British bibliophile and Anglican priest

The Reverend and Learned Thomas Crofts FRS FSA (1722 – 8 November 1781) was a British bibliophile, Anglican priest, Fellow of the Royal Society and European traveller.

== Early life ==

Crofts was born in Monmouth, Wales and was the son of John Crofts. At the age of 17 he matriculated at Wadham College, Oxford. The University of Oxford awarded him the degree Bachelor of Arts in February 1743 and the degree Master of Arts in 1746.

==The Grand Tour==
In the following 20 years Crofts alternated between the closeted life of a Fellow of an Oxford College and at least three extended tours of Europe. On one such visit (1758–1759) he accompanied a young Oxford Graduate, Thomas Knight, a cousin and future benefactor of the family of Jane Austen the novelist, on the Grand Tour.

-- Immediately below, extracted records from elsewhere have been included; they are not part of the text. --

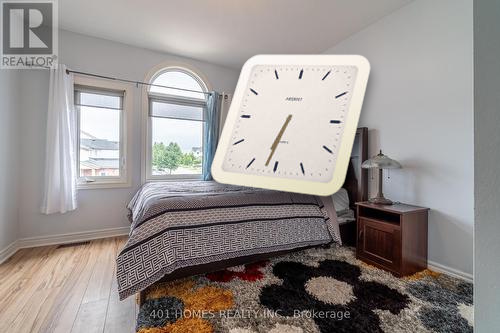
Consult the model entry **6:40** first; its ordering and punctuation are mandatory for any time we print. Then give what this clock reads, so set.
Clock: **6:32**
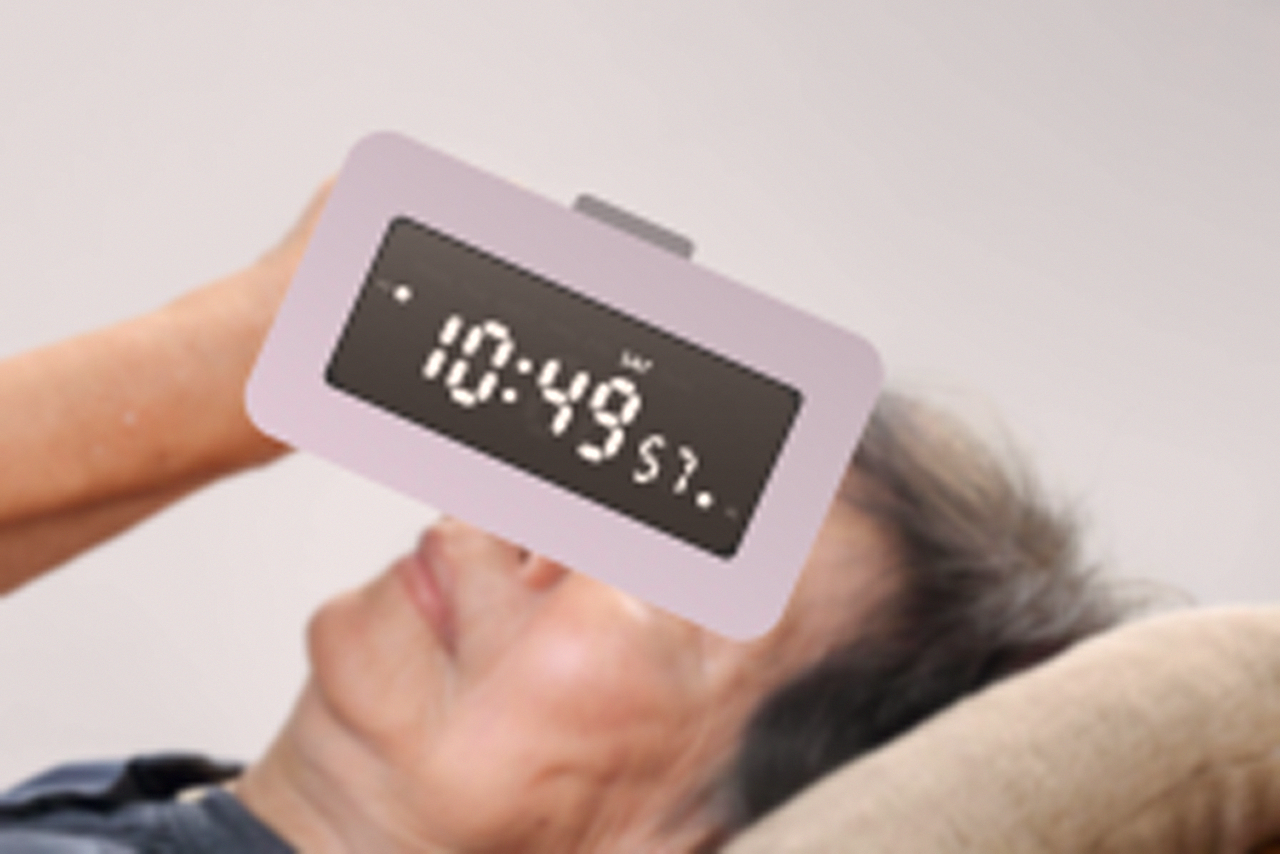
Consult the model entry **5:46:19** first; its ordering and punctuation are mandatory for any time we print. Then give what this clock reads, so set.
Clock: **10:49:57**
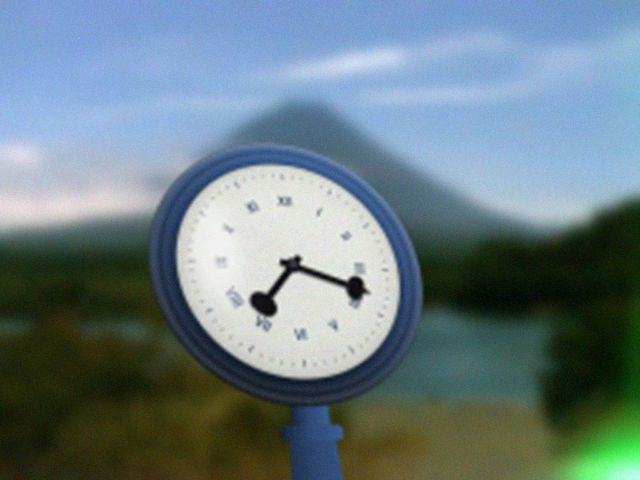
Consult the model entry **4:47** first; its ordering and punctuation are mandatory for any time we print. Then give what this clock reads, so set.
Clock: **7:18**
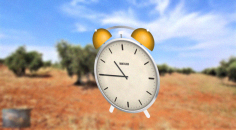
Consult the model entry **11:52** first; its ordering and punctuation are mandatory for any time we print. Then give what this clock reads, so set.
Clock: **10:45**
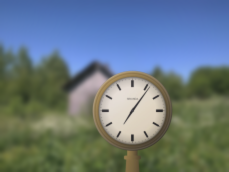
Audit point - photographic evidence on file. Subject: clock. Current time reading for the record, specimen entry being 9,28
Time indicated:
7,06
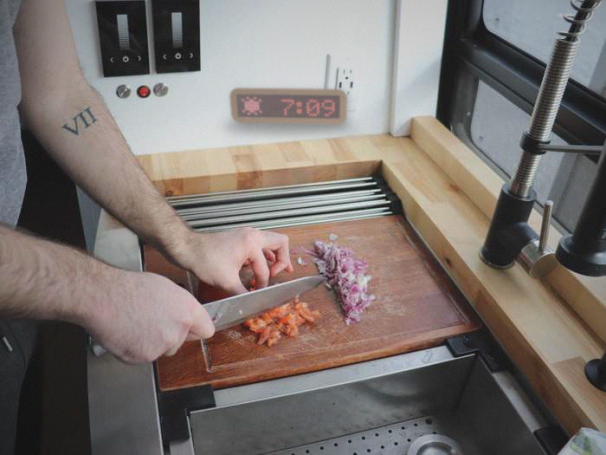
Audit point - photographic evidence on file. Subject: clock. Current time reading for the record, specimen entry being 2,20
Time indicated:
7,09
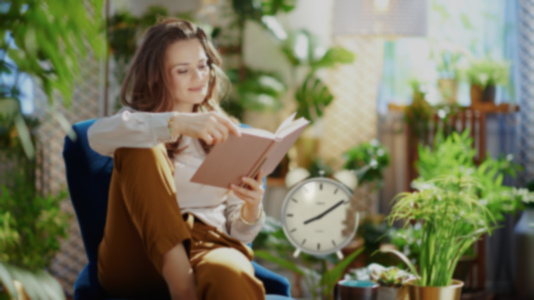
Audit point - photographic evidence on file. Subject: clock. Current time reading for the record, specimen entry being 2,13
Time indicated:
8,09
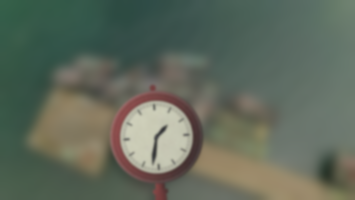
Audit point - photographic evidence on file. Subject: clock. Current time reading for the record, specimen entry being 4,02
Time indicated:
1,32
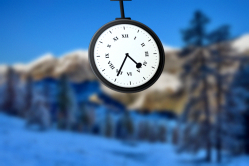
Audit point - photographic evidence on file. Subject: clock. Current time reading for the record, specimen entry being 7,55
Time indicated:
4,35
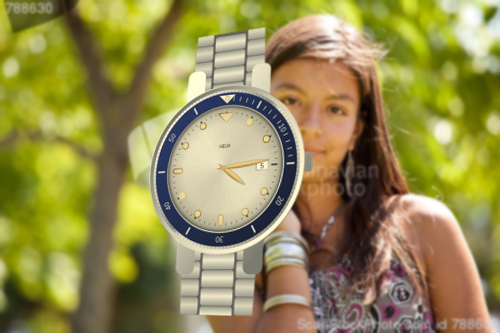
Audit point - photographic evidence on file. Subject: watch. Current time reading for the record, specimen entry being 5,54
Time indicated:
4,14
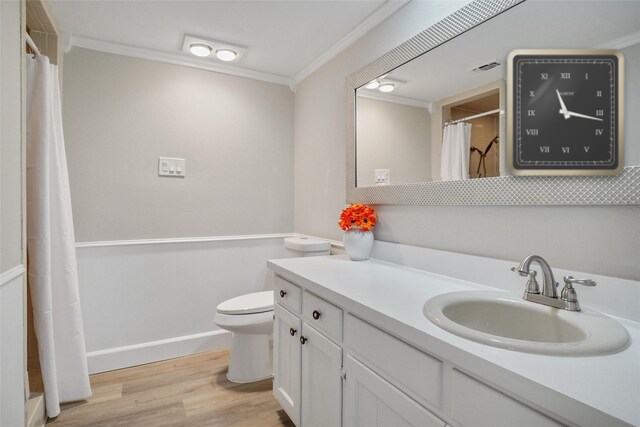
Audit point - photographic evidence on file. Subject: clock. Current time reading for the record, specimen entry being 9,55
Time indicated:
11,17
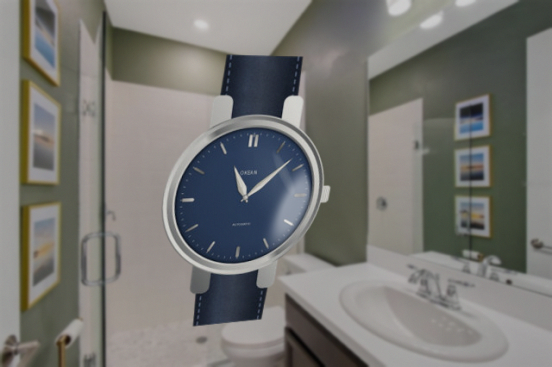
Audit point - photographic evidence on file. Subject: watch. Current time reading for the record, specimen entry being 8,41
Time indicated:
11,08
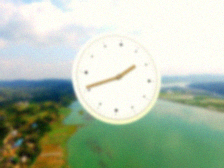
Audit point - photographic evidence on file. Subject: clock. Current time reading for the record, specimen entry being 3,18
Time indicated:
1,41
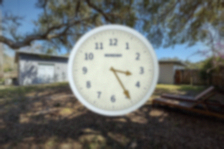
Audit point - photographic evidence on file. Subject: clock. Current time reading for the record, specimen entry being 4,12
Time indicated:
3,25
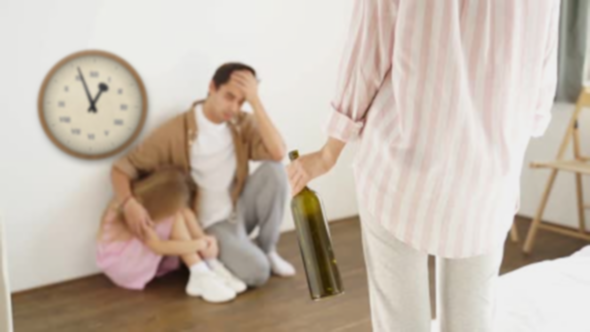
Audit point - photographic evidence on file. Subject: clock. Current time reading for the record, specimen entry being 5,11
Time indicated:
12,56
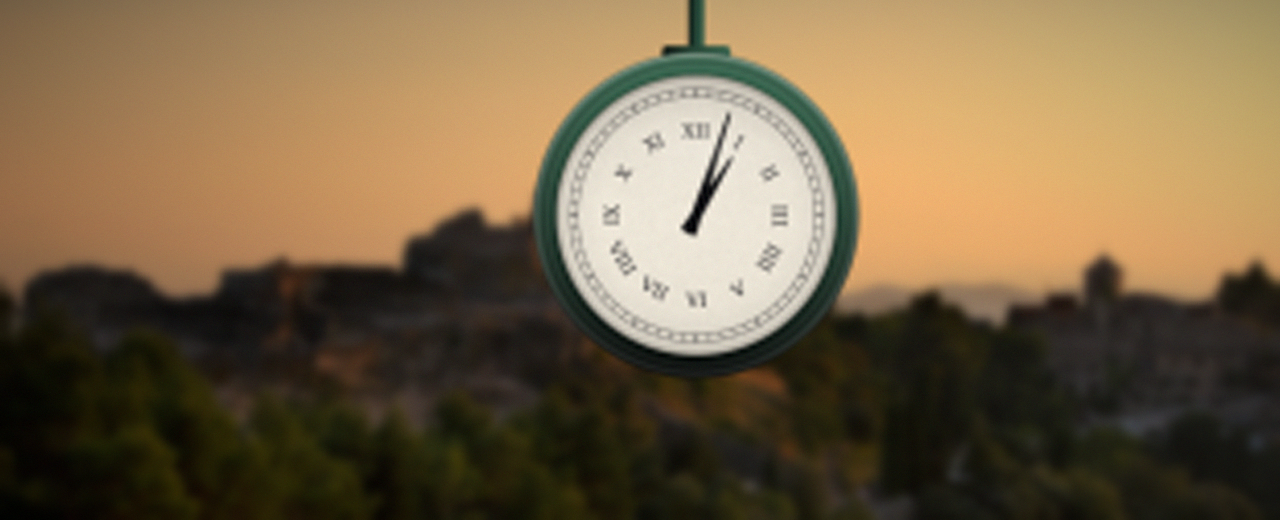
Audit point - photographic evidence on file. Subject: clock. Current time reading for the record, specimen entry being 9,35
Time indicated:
1,03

On such visits Crofts brought back many rare books and coins.

In 1763 Crofts was installed as Rector of Donyat, Somerset. He then travelled to Aleppo, Syria where he was chaplain to the English Factory in the late 1760s and there continued researching and collecting antiquities.

== Literati ==

In 1770 Crofts returned to England as Chaplain to the 4th Duke of Leeds and lived in Bury Street in the fashionable district of St. James. He became a member of the literati frequenting the so-called 'Literary Coffee House' at the shop of the bookseller and publisher Thomas Payne. His friends and colleagues included Thomas Tyrwhitt, George Steevens, John Hoole and the anatomist and numismatist William Hunter. His library was now very extensive and books borrowed from it helped Tyrwhitt with 'The Canterbury Tales of Chaucer' (1775) and also Hoole with his translation of 'Orlando Furioso' (1783). Crofts also came to the attention of the Dilettante Society as Lord Seaforth, the Marquis of Carmarthen (Francis Osborne son of the Duke of Leeds) and the naturalist Joseph Banks nominated him for membership in The Royal Society in March 1776. It was also in 1776 that Crofts was involved with the publication of the spoof poems of Thomas Rowley, a medieval monk, which had in fact been written by Thomas Chatterton (1752–1770). Contemporary correspondence shows that Crofts recommended Tyrwhitt as an expert to George Catcott, who possessed the 'manuscripts', and he also suggested Payne as a publisher. These poems were subsequently edited by Tyrrwhitt and published as genuine in 1777 only for Tyrwhitt to recant and expose them as forgeries.

== Health problems and death ==

During the late 1770s Crofts' health began to deteriorate. He sold his large collection of coins to Hunter in January 1781 and died at the home of the 4th Earl Fitzwilliam at Milton Park, Northamptonshire on 8 Nov that year.

A tribute in the 'Biographical Memoirs of William Bowyer' described Crofts as "distinguished for his general attainments as well as antient erudition . . gleaned . . not of reading only but of intelligent travels". His extensive library was sold in over 8000 lots over 43 days in 1783. Copies of the Catalogue of the Sale 'Bibliotheca Croftsiana . . ' are still in existence and his books now reside in some of the important collections of the world.